Memory Allocation

Zone Allocator

Partition physical memory by purpose — DMA, normal, movable — then allocate from the right pool

A zone allocator divides physical RAM into hardware-purpose ranges — DMA, DMA32, normal, highmem, movable — each with its own free-page lists, watermarks, and fallback order. Linux's page allocator runs on top of it.

  • Zones in LinuxDMA, DMA32, NORMAL, HIGHMEM, MOVABLE, DEVICE
  • ZONE_DMA rangeFirst 16 MB (ISA legacy)
  • ZONE_DMA32 rangeFirst 4 GB
  • Per-CPU cacheLockless order-0 allocations
  • WatermarksMIN, LOW, HIGH
  • NUMA-awareZonelist interleaves nodes by distance

Interactive visualization

Press play, or step through manually.

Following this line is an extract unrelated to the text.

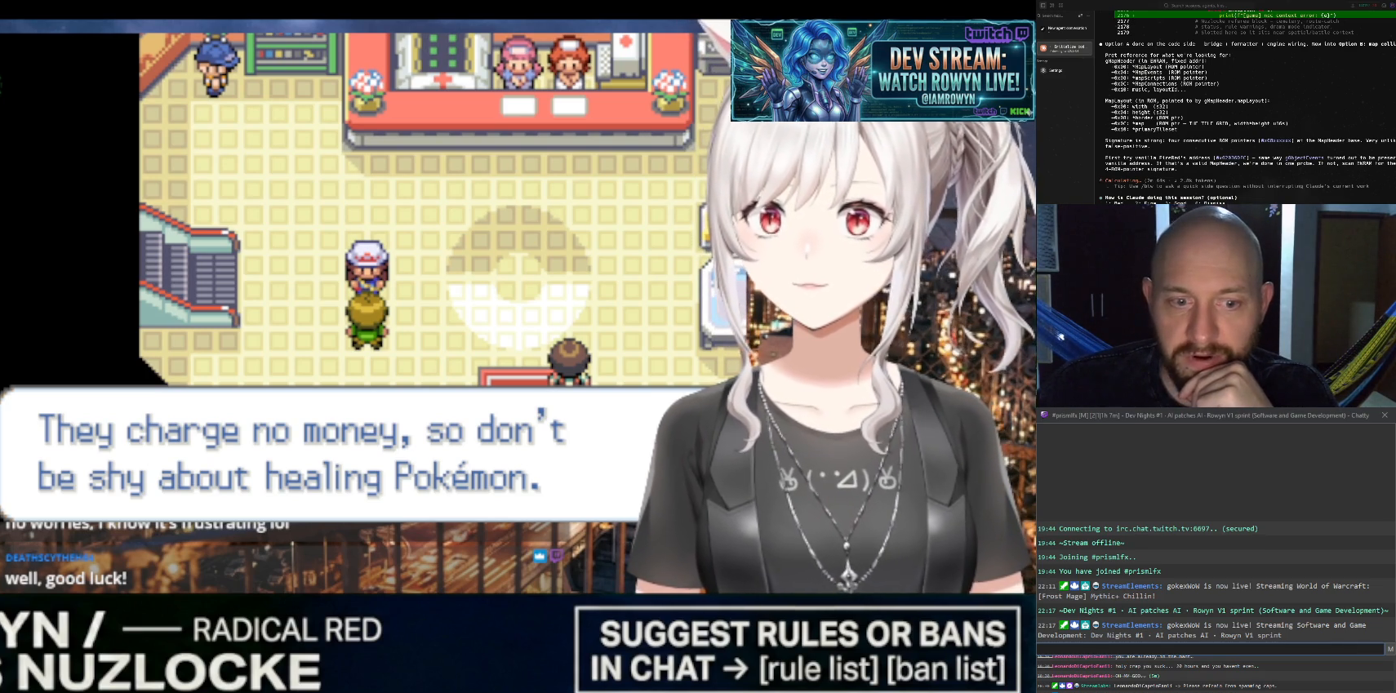
{"buttons": ["DPAD_DOWN"], "events": []}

The visualization is yours to drive — try it before reading on.

Open visualization fullscreen ↗

Watch the 60-second explainer

A condensed visual walkthrough — narrated, captioned, under a minute.

How a zone allocator works

Physical memory looks uniform from a 64-bit programmer's perspective. It isn't. An old PCI card may only DMA into the first 4 GB. An ISA card may only reach the first 16 MB. On 32-bit Linux, the kernel can only directly map the low ~896 MB at any moment. Hugepage allocation needs physically contiguous megabytes. A NUMA box has separate banks per socket with different access latencies. The zone allocator is the abstraction Linux uses to encode all of those constraints into one structure: "from which range of physical memory can this request be served?"

Physical memory layout (x86_64, one NUMA node)
0           16MB         4GB                            top
│  ZONE_DMA  │ ZONE_DMA32 │      ZONE_NORMAL            │
                                  └─[ZONE_MOVABLE]──────┘  (optional)

Each zone holds:
  • Free-page lists per order (0..MAX_ORDER, default MAX_ORDER=11 → 4 MB blocks)
  • Per-CPU pagesets (lockless order-0 caches per CPU)
  • Watermarks (MIN, LOW, HIGH)
  • LRU lists (active/inactive) used by reclaim
  • Statistics counters (free pages, allocated, reclaimed)

An allocation request arrives with GFP (get-free-pages) flags such as GFP_KERNEL, GFP_DMA, GFP_DMA32, GFP_HIGHUSER_MOVABLE. Those flags select a preferred zone. The zonelist for that zone gives a fallback order: prefer local NUMA node, prefer this zone, then progressively cheaper substitutes. The allocator walks the zonelist, watermark-checks each candidate, and on the first one with enough free pages delegates to the buddy allocator for the actual order-N block split.

The moving parts of a Linux zone

Free-page lists. Each zone holds MAX_ORDER doubly-linked lists, one per power-of-two block size. Order 0 is one page (4 KB). Order 1 is two contiguous pages. Order 10 is 1024 pages (4 MB). The buddy allocator splits a higher-order block when no lower-order block is free, and merges buddies on free.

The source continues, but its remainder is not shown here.